### WORK ITEM
Each line of the data that includes "czerwca" must be copied.

### INFORMATION PROVIDED

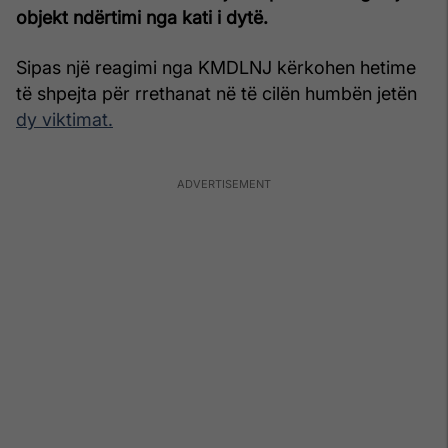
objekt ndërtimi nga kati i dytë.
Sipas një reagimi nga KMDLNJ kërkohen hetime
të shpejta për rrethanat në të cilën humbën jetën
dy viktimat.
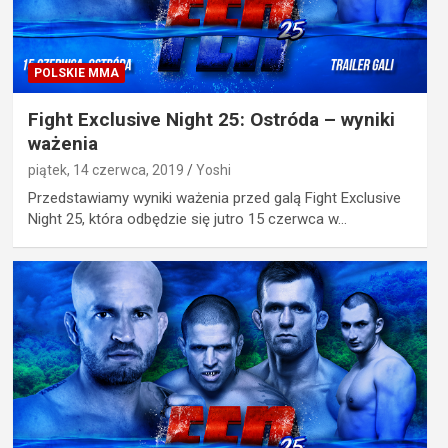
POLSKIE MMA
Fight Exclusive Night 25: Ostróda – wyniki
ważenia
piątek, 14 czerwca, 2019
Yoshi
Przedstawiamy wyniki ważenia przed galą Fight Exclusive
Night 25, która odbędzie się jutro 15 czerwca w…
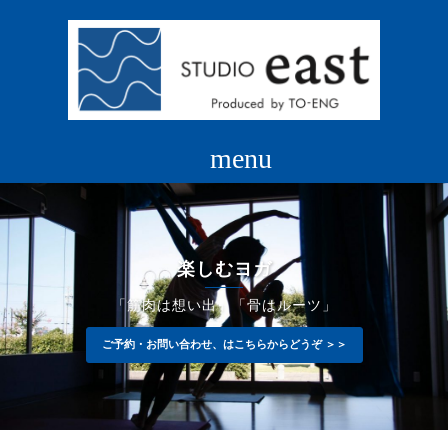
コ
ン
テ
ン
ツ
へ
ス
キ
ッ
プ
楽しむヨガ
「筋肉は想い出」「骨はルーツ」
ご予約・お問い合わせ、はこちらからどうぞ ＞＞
...
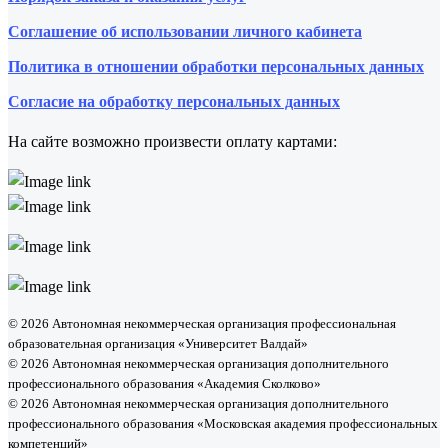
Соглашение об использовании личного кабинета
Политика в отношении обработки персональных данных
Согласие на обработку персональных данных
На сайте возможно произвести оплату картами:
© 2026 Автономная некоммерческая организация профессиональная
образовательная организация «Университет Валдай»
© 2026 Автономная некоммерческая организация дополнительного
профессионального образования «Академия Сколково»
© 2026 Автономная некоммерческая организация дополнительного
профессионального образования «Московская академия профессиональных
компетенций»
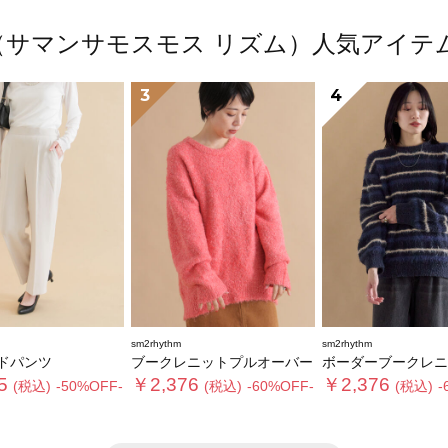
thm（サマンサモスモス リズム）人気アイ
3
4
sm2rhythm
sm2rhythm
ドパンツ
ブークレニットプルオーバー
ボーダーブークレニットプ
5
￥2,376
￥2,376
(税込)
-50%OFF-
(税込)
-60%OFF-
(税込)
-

### OUTPUT BELOW
piątek, 14 czerwca, 2019
Night 25, która odbędzie się jutro 15 czerwca w…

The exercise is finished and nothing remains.